**Exercise inputs**
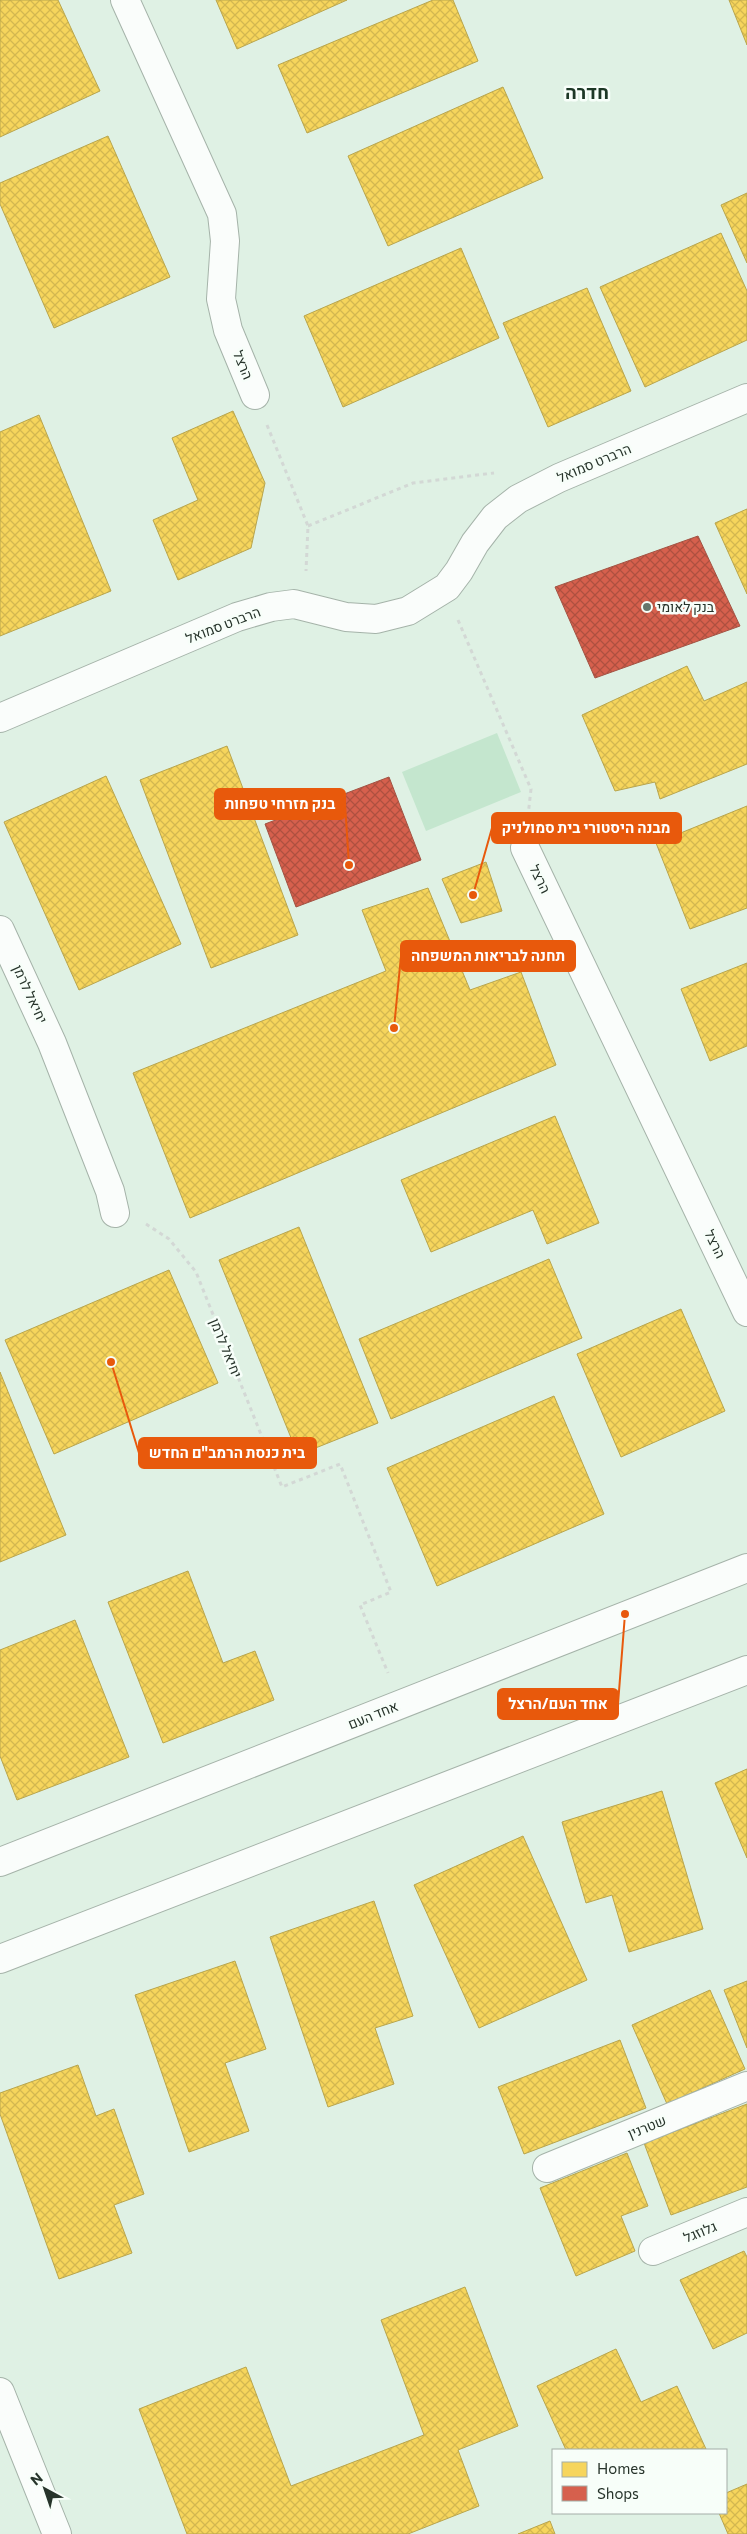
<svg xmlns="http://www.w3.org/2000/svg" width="747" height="2534" font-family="Commissioner,Heebo,sans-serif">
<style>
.green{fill:#c4e6ce}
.homes{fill:url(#homes-cross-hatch);stroke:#b8a54d}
.shops{fill:url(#shops-cross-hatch);stroke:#a25343}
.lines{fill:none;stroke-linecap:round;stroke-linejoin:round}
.minor-casing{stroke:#a5b3a9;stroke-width:30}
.tertiary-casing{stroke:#a5b3a9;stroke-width:30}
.path{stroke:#d3d8d5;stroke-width:3;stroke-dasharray:4 4;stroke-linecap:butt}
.minor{stroke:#fafdfb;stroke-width:28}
.tertiary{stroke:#fafdfb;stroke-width:28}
.poi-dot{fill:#67766c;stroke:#f7fef9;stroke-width:2}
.labels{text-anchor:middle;stroke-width:5;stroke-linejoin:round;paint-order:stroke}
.street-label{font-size:14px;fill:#27342b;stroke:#f7fef9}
.poi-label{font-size:14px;fill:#27342b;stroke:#f7fef9;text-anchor:start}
.district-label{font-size:19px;font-weight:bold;fill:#1d3826;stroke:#f7fef9}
.leader{fill:none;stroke:#e8590c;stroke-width:2}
.callout-dot{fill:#e8590c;stroke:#f7fef9;stroke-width:2}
.callout{fill:#e8590c;stroke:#e8590c;stroke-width:2}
.callout-label{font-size:15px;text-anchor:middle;font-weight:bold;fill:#fff}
</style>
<defs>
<pattern id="homes-cross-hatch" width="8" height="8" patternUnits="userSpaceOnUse" patternTransform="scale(1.25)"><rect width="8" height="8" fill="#f6d55c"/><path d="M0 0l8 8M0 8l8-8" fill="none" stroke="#d3b750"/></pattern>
<pattern id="shops-cross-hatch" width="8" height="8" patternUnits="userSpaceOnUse" patternTransform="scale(1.25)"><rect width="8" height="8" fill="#d6604d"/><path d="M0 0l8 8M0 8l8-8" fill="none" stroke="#ae5040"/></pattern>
</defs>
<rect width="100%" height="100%" fill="#dff1e4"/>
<path class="green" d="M497,733L521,792L426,831L402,772Z"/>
<g class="homes">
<path d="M0,0H58L100,91L0,137Z"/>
<path d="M216,0H347L237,49Z"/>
<path d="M433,0H453L478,61L307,133L278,65Z"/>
<path d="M729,0H747V45Z"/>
<path d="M503,87L543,178L388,246L348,156Z"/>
<path d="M108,136L170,277L54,328L0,204V183Z"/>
<path d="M747,193V263L721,205Z"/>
<path d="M721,233L747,291V340L645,387L600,287Z"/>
<path d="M461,248L499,338L343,407L304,316Z"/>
<path d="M587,288L631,391L548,427L503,323Z"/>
<path d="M233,411L265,483L251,548L178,580L153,520L198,500L172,438Z"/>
<path d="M39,415L111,591L0,636V432Z"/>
<path d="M747,509V594L715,523Z"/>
<path d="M687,666L704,701L747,682V764L660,799L655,782L615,791L582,715Z"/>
<path d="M227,746L298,935L211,968L140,780Z"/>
<path d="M106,776L181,944L79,990L4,822Z"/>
<path d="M747,806V908L690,929L656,843Z"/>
<path d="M486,862L502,911L461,923L442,879Z"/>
<path d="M428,888L470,990L521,972L556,1065L190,1218L133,1073L386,971L362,910Z"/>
<path d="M747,963V1046L710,1061L681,989Z"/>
<path d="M555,1116L599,1223L547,1244L533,1210L431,1252L401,1180Z"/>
<path d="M299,1227L378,1423L298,1455L219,1260Z"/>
<path d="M549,1259L582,1338L391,1419L359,1339Z"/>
<path d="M169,1270L218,1383L54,1454L5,1340Z"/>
<path d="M681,1309L725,1411L621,1457L577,1354Z"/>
<path d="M0,1372L66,1535L0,1562Z"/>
<path d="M554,1396L604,1514L437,1586L387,1468Z"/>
<path d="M188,1571L223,1663L255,1651L274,1700L163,1743L108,1602Z"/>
<path d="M75,1620L129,1757L17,1800L0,1756V1650Z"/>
<path d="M747,1769V1858L715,1783Z"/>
<path d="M662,1791L703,1929L629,1952L612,1895L586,1903L562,1822Z"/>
<path d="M523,1836L587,1980L479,2028L414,1885Z"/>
<path d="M374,1901L413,2016L375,2028L394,2084L328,2107L270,1937Z"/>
<path d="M235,1961L266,2049L225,2063L249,2131L189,2152L135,1995Z"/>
<path d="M747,1981V2048L724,1990Z"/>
<path d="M710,1990L745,2069L667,2104L632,2025Z"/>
<path d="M620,2040L646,2108L524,2154L498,2087Z"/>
<path d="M78,2065L96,2116L114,2109L144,2194L114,2205L132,2253L59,2279L0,2114V2093Z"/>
<path d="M747,2104V2187L671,2215L644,2143Z"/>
<path d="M627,2153L648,2206L621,2216L635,2251L576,2276L540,2188Z"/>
<path d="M744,2251L747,2257V2333L713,2349L680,2280Z"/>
<path d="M465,2287L518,2426L458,2450L479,2506L408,2534H187L139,2409L246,2367L291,2486L424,2435L381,2320Z"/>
<path d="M616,2349L641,2402L677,2386L706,2449L566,2450L537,2386Z"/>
<path d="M747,2484V2534H728L719,2513H726V2493Z"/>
<path d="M550,2521L555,2534H518Z"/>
</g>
<g class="shops">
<path d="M698,536L740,626L595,678L555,587Z"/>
<path d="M389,777L421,860L296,907L265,824Z"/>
</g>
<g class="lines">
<defs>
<g id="minor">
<path d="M125,0L222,214L225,241L221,299L228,330L255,395"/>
<path d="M0,718L237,617L271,607L294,604L346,617L376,619L408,611L447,587L459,571L475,543L495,517L518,499L559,478L747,398"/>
<path d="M525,848L747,1312"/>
<path d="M0,930L52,1043L110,1191L115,1213"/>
<path d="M547,2168L747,2086"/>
<path d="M653,2251L747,2212"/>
</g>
<g id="tertiary">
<path d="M0,1862L747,1568"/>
<path d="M0,1959L747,1670"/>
<path d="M0,2392L57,2534"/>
</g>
</defs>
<use href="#minor" class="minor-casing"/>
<use href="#tertiary" class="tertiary-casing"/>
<g class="path">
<path d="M267,425L308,526L306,571"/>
<path d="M308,526L413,483L494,473"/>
<path d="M458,620L531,789L528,816"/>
<path d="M146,1224L169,1239L196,1272L282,1487L340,1464L391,1592L360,1605L388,1673"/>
</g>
<use href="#minor" class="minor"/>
<use href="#tertiary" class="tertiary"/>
</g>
<circle class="poi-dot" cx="647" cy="607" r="5"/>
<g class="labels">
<g class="street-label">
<text transform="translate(243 365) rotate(68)" y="5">הרצל</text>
<text transform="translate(594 463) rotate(-23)" y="5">הרברט סמואל</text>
<text transform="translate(223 625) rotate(-21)" y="5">הרברט סמואל</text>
<text transform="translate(540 879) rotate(64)" y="5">הרצל</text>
<text transform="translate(30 994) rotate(65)" y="5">יחיאל לרמן</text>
<text transform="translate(715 1244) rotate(64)" y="5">הרצל</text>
<text transform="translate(226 1348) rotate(68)" y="5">יחיאל לרמן</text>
<text transform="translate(373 1715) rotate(-22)" y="5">אחד העם</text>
<text transform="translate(647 2127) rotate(-22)" y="5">שטרנין</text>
<text transform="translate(700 2232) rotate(-22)" y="5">גלוזגל</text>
</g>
<g class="poi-label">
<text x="657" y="612">בנק לאומי</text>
</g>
<g class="district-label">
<text x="587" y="99">חדרה</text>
</g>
</g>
<path class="leader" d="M349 865L345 804M473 895L492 828M394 1028L401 956M111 1362L139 1453M625 1614L618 1704"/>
<g class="callout-dot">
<circle cx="349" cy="865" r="5"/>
<circle cx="473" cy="895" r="5"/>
<circle cx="394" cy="1028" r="5"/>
<circle cx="111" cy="1362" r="5"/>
<circle cx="625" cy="1614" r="5"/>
</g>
<g class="callout">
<rect x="215" y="789" width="130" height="30" rx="5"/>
<rect x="492" y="813" width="189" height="30" rx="5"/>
<rect x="401" y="941" width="174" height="30" rx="5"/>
<rect x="139" y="1438" width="177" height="30" rx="5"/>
<rect x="498" y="1689" width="120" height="30" rx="5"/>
</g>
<g class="callout-label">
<text x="280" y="809">בנק מזרחי טפחות</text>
<text x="586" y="833">מבנה היסטורי בית סמולניק</text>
<text x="488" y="961">תחנה לבריאות המשפחה</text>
<text x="227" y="1458">בית כנסת הרמב"ם החדש</text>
<text x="558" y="1709">אחד העם/הרצל</text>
</g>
<rect x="552" y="2449" width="175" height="65" fill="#f7fef9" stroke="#a4ada7"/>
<rect x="562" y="2462" width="25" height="15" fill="#f6d55c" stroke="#a4ada7"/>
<text x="597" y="2474" font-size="15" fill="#27342b">Homes</text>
<rect x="562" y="2486" width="25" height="15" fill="#d6604d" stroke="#a4ada7"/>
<text x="597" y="2499" font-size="15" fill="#27342b">Shops</text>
<g transform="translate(45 2489) rotate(320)" stroke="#f7fef9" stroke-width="4" paint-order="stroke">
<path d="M0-4L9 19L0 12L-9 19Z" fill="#27342b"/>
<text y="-8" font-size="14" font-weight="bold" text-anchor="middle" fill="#27342b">N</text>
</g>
</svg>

**Assigned task**
Could you copy every line from the records that mentions the word "casing"?

**Output of the task**
.minor-casing{stroke:#a5b3a9;stroke-width:30}
.tertiary-casing{stroke:#a5b3a9;stroke-width:30}
<use href="#minor" class="minor-casing"/>
<use href="#tertiary" class="tertiary-casing"/>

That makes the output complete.